Why It Feels So Wrong at First
There’s baggage. Jewelry, for a lot of men, brings up a flood of doubts: Is this too much? Too feminine? Too Vegas?
But men have always worn some jewelry. Rings, chains, medals, cufflinks, class rings, ID bracelets; it was part of the uniform. The suspicion toward adornment grew out of the Depression and World War II, when utility took priority and middle-class men pared back to the essentials. That leaner look hardened into habit, and by the early 2000s minimalism made anything beyond a watch feel suspect.
Even then, jewelry never disappeared. Plenty of regular guys wore it without a second thought. My father has approached his appearance with a practical, Primer-like philosophy. In the ’70s he wore his class ring daily, keeping it on for decades. That was common.
F1’s costume designer, Julian Day, echos this when describing the creative direction to WWD, “The people in the movies in the ’70s had an edge, they weren’t as clean cut as people [are today],”…“So I looked at people like Kris Kristofferson, Steve McQueen, Paul Newman, [Clint] Eastwood.” Much of the jewelry was reportedly Pitt’s own collection, brought to set, and selected by him when shooting.
So the hesitation now isn’t timeless, it’s modern. And it isn’t about jewelry. It’s about being caught trying. The clothes keep the beat. The jewelry alters it. Which is exactly why it feels dangerous, the way a beginner drummer panics about hitting the wrong thing and ruining the song for everyone.
What Good Jewelry Actually Does
It adds texture. A gray tee, navy chino, white sneaker outfit is oatmeal. Jewelry is the salt and butter. It also makes you consistent. If someone always wears the same necklace, it stops being “jewelry” and starts being them.

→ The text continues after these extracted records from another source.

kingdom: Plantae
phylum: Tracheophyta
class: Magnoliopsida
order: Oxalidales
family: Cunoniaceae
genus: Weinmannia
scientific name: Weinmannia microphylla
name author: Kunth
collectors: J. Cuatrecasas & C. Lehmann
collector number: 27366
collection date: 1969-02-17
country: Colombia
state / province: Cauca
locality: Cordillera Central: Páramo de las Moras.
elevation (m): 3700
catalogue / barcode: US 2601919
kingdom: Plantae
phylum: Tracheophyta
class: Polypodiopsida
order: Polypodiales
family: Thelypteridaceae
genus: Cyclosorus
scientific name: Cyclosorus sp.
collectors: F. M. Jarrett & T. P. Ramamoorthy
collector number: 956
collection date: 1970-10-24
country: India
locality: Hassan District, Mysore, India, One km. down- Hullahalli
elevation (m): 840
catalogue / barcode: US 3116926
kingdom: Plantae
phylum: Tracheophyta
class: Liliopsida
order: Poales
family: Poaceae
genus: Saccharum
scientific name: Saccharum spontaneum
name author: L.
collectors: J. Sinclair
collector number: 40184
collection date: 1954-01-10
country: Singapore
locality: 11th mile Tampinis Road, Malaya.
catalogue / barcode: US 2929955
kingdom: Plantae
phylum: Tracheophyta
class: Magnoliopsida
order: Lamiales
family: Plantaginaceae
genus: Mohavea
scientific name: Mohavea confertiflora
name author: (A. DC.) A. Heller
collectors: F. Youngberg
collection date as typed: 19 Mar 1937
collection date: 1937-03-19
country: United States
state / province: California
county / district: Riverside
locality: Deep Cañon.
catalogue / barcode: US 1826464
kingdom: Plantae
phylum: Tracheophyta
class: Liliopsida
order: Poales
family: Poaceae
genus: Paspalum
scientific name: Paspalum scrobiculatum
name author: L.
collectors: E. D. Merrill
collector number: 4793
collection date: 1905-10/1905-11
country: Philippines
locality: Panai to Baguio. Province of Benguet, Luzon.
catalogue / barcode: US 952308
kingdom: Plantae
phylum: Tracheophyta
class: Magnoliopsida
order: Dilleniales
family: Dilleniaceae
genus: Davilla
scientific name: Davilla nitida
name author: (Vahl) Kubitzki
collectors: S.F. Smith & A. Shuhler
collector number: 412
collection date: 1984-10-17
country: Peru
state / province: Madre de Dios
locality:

Minimalists should be pleased: it’s the easiest way to add dimension without expanding your closet. You don’t need a whole new wardrobe. Just a chain.
How to Start Without Looking Like You’re Auditioning for a Fragrance Commercial
My curiosity about jewelry started well before Pitt and Apple triple-downed on Formula One. Primer style contributor Daniel Baraka had been including rings, bracelets, and necklaces in his outfits for years. I looked on the way my dog Leela approaches water, fascinated, tail wagging, ready to leap, then recoiling the instant the tide reaches her paws.